- Supplied data -
^^^^^^^^^^^^^^^^
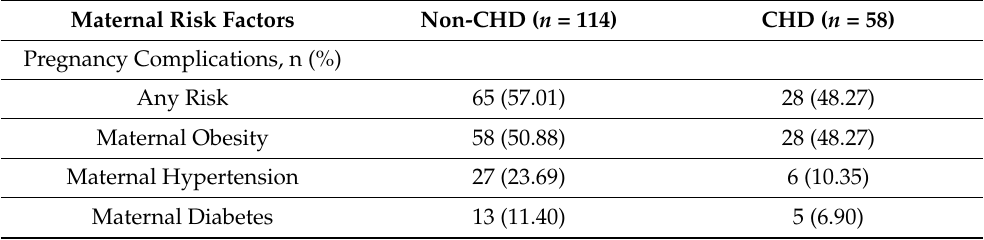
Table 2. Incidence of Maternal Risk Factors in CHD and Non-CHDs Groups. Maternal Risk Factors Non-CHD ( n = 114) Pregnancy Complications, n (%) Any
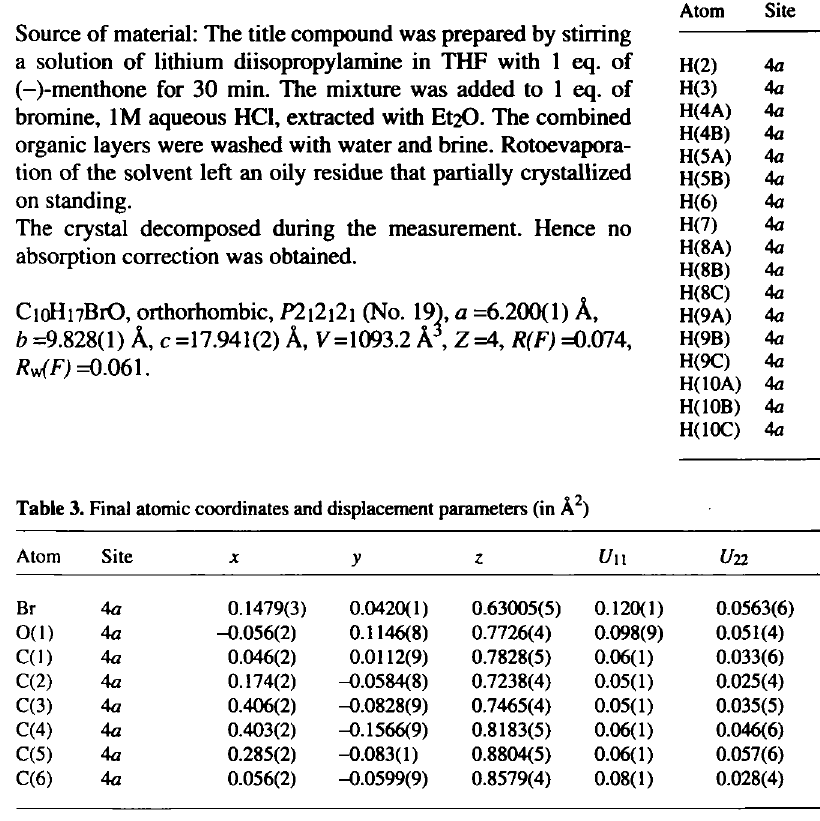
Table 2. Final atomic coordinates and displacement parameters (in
^^^^^^^^^^^^^^^^
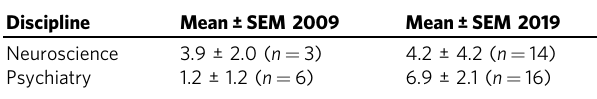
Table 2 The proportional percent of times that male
^^^^^^^^^^^^^^^^
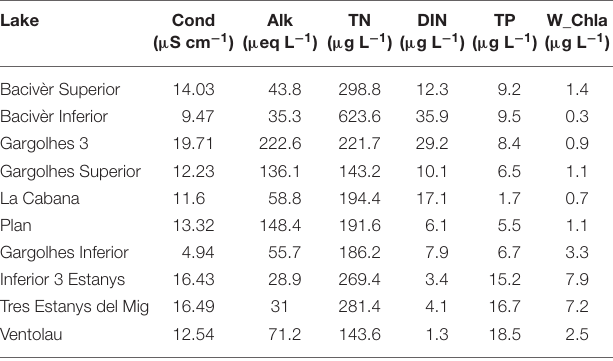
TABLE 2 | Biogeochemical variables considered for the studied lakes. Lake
^^^^^^^^^^^^^^^^
- Exercise goal -
Give again, exactly as written above, every line from the one holding "Table 2. Incidence" to the one holding "Table 2. Final", with both ends kept and the pictures left out.

- Worked solution -
Table 2. Incidence of Maternal Risk Factors in CHD and Non-CHDs Groups. Maternal Risk Factors Non-CHD ( n = 114) Pregnancy Complications, n (%) Any
Table 2. Final atomic coordinates and displacement parameters (in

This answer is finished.